* _Document passage_:
——————
NHL Addendum

NHL Data Addendum


            THIS NHL DATA ADDENDUM ("Addendum") by and between the person or entity named on the Order Form as the “Customer” and Sportradar US (“Company”), is hereby incorporated into and made part of the Master Terms and Conditions entered into between the parties.  For purposes hereof, this Addendum, the Order Form and the Master Terms and Conditions shall be referred to herein collectively as the (“Agreement”).

All other terms, covenants and conditions set forth in the Master Terms and Conditions shall be and remain in full force and effect.  Capitalized terms used in this Addendum which are not otherwise defined herein shall have the meaning set forth in the Master Terms and Conditions or the Order Form (as applicable).  In the event of any conflict between the Master Terms and Conditions or this Addendum and the Order Form, the terms of the Addendum shall control unless Customer and Company have received the NHL’s express written approval for the Order Form.


    1. Definitions.

1.1.  Confidential Information has the meaning set forth in Section 10 of this Addendum.

1.2.  Data Laws means any law, rule, regulation, declaration, decree, directive, statute or other legislative enactment, order, mandate, resolution or self-regulatory guideline or standard issued or enacted by any government body that relates to data, including Personally Identifiable Information, applicable to Customer, Company, or the NHL, or to which Customer, Company, or the NHL is required to submit or voluntarily submits (including any data protection or privacy law or regulation).

1.3.  Data Security Breach means any inadvertent, unauthorized, and/or unlawful processing, modification, corruption, loss, sale, rental, or destruction of NHL Data.

1.4.  NHL means the National Hockey League.

1.5.  NHL Data means any data, confidential or propriety information or materials (including without limitation NHL statistical Data) either (i) provided to Customer pursuant to this Addendum, (ii) that Customer collects, processes, generates or uses for or on behalf of customers in connection with the content provided to Customer pursuant to this Addendum or (iii) collected, processed, generated, or used by Customer in connection with its exercise of the licenses granted under this Addendum. The NHL Data may include Personally Identifiable Information.

1.6.  NHL Entities means the NHL, the National Hockey League, the National Hockey League member clubs and any subsidiaries, or any respective related entities and affiliates or licensors, including but not limited to MLB Advanced Media, L.P.
——————
* _Provided records_:
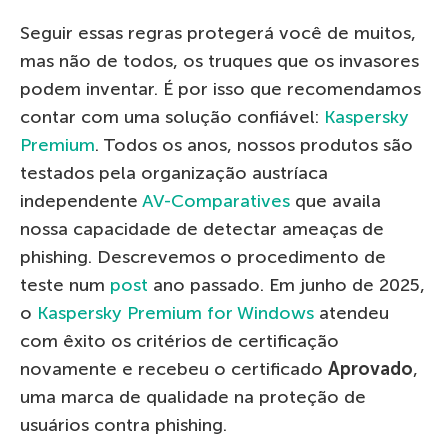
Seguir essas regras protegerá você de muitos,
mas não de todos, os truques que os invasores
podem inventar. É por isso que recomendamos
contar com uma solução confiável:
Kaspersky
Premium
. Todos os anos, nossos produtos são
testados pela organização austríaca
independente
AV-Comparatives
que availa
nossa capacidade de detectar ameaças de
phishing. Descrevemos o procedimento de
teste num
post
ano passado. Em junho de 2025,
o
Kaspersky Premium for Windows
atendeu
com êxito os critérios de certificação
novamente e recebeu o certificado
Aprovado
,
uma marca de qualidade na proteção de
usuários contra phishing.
——————
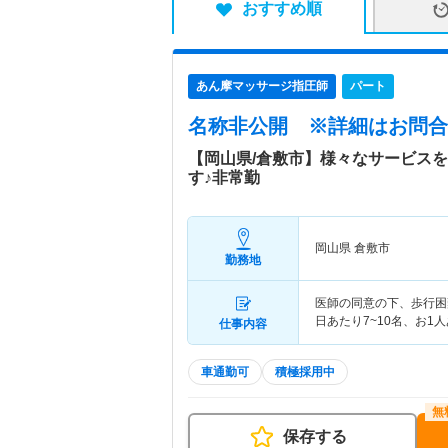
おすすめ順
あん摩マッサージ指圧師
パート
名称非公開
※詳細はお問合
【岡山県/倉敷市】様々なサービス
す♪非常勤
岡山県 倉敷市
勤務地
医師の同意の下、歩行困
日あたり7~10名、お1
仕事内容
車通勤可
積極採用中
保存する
——————
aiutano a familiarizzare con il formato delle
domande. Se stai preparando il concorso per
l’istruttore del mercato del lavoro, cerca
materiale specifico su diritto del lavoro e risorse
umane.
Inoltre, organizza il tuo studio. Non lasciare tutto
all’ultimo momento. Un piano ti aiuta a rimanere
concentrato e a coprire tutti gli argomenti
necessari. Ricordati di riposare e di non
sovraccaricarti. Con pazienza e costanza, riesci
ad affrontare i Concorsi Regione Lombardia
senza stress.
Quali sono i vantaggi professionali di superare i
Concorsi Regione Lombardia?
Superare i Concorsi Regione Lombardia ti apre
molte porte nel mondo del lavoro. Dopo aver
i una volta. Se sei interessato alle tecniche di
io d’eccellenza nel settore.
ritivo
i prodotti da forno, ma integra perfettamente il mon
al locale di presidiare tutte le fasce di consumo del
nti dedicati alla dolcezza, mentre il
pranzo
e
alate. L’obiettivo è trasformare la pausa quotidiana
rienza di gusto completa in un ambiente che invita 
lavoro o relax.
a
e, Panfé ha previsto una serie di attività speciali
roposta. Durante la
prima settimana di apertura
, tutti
——————
* _Request A_: According to the NHL data addendum, which section of the addendum gives the meaning of Confidential Information?
* _Request B_: Print the part of the NHL data addendum starting at "All other terms, covenants" and ending at "of this Addendum.".
* _Request C_: Please carry on the NHL data addendum from the point where it stops.

* _Answer area A_: Section 10 of the addendum.

* _Answer area B_:
All other terms, covenants and conditions set forth in the Master Terms and Conditions shall be and remain in full force and effect.  Capitalized terms used in this Addendum which are not otherwise defined herein shall have the meaning set forth in the Master Terms and Conditions or the Order Form (as applicable).  In the event of any conflict between the Master Terms and Conditions or this Addendum and the Order Form, the terms of the Addendum shall control unless Customer and Company have received the NHL’s express written approval for the Order Form.


    1. Definitions.

1.1.  Confidential Information has the meaning set forth in Section 10 of this Addendum.

* _Answer area C_:
1.7.  Personally Identifiable Information means any information in any media or format, including without limitation electronic and paper records relating to an identified or identifiable individual, an “identifiable individual” being someone who can be identified, directly or indirectly, in particular by reference to an identification number or to one or more factors specific to his/her physical, physiological, mental, economic, cultural or social identity.  Personally Identifiable Information includes an individual’s name, address, phone number, email address, Social Security number, date of birth, personal health information, or other identifiers issued by the NHL, Customer or a third party.  

    2.  Acknowledgement of Ownership.  Customer acknowledges and agrees that the National Hockey League (the “NHL”) is the sole owner of all right, title and interest in the NHL Data throughout the world.  Customer acknowledges that the compilation of data making up the NHL Data is proprietary and a trade secret of the NHL and that the display of data elements from the NHL Data does not change the status or ownership of the compilation.  To the extent that Customer obtains any ownership rights by operation of law to NHL Data, Customer hereby assigns and transfers such rights to the NHL.

    3.  Scope of Rights; Prohibitions.

3.1.  Subject to compliance with all the restrictions and conditions in this Addendum, Company hereby grants to Customer a non-exclusive, limited right to use NHL Data on Customer’s websites and applications on digital platforms that offer consumer-facing sports content (e.g. game centers, box scores, tickers, player profiles and editorial content, fantasy games, etc.) and to conduct internal use of the NHL Data to support the foregoing use on Customer’s websites and applications.

3.2.  Company may, at its sole discretion use the services of its subsidiaries or third parties as subcontractors, in particular but not solely the services of XML Team, to provide its obligations hereunder. Company assures that there will be no additional charge to the Customer resulting from Company's utilisation of third party services.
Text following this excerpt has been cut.